In 1926 Nikola Tesla predicted and described the smartphone
If there was ever a fortune teller in the field of technology, it was Nikola Tesla (1856-1943). He had an eerily accurate vision which direction modern technology was headed. Even as far back as in 1926, Tesla knew that people around the world would be communicating wirelessly in the future. And it only took eighty years for humanity to prove him right.
A man of groundbreaking intellect, Tesla is famous worldwide for contributing to the invention of the alternating current or AC electricity supply system. He was a genius at physics and mechanics. This combined with his almost photographic memory made him a fantastic electrical engineer and a prolific inventor. By the time he passed away, Tesla had 300 patents to his name.
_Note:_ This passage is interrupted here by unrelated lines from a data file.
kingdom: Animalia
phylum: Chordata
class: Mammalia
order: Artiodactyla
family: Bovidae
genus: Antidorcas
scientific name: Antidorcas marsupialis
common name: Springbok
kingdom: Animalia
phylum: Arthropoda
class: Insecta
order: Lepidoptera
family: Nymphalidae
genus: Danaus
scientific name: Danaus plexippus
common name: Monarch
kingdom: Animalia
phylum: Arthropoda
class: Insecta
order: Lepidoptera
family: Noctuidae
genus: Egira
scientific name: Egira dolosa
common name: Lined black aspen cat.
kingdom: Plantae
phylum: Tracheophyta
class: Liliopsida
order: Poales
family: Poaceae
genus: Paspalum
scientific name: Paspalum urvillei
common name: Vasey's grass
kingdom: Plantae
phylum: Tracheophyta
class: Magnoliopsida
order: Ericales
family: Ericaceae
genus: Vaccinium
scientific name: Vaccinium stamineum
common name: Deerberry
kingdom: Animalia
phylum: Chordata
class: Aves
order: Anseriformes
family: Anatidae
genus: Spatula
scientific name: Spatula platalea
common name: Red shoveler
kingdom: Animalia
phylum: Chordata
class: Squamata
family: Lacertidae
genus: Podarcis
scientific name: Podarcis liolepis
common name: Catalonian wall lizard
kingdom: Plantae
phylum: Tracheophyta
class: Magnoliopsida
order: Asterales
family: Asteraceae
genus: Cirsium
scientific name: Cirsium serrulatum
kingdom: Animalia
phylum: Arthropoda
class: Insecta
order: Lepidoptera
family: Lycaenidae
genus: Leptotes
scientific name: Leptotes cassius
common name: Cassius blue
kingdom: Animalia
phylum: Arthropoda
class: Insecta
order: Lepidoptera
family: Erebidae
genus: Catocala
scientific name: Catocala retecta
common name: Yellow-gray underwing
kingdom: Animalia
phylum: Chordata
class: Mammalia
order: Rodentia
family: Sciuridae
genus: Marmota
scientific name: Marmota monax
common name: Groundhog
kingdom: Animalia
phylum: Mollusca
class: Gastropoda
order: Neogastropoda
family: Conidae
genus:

Besides his scientific skills, he was also a polyglot who could speak eight languages fluently.
Along with these prominent achievements, Tesla was also a man who held other inventors to high standards. He even turned down the opportunity to share a Nobel Prize with Thomas Edison because he didn’t think he was more than a tinkerer. According to T.A. Behrend, a representative of the American Institute of Electrical Engineers, without Tesla’s inventions, the very wheels of industry would stop turning. He said this way back in 1917 when Tesla was being awarded (albeit reluctantly) the Thomas A. Edison Medal.
Anyone on the internet these days (which is just about everyone) would have heard the name Tesla. His genius and legacy have been revived and his name is very popular right now. There’s no way you couldn’t have come across it. This is also highly apt since most of what he foretold would be invented in terms of electricity and communication has come true.
Below you can read one of Tesla’s prophecies in his own words. He’s talking about the phones we’d have today that would bring the world to our fingertips. And this was more than ninety years ago:
“When wireless is perfectly applied the whole earth will be converted into a huge brain, which in fact it is, all things being particles of a real and rhythmic whole. We shall be able to communicate with one another instantly, irrespective of distance. Not only this, but through television and telephony we shall see and hear one another as perfectly as though we were face to face, despite intervening distances of thousands of miles; and the instruments through which we shall be able to do this will be amazingly simple compared with our present telephone. A man will be able to carry one in his vest pocket.”
Tesla’s fame has spread far and wide across countries and across generations. Possibly the person who carries on his legacy best is none other than Elon Musk, who founded the company named after him.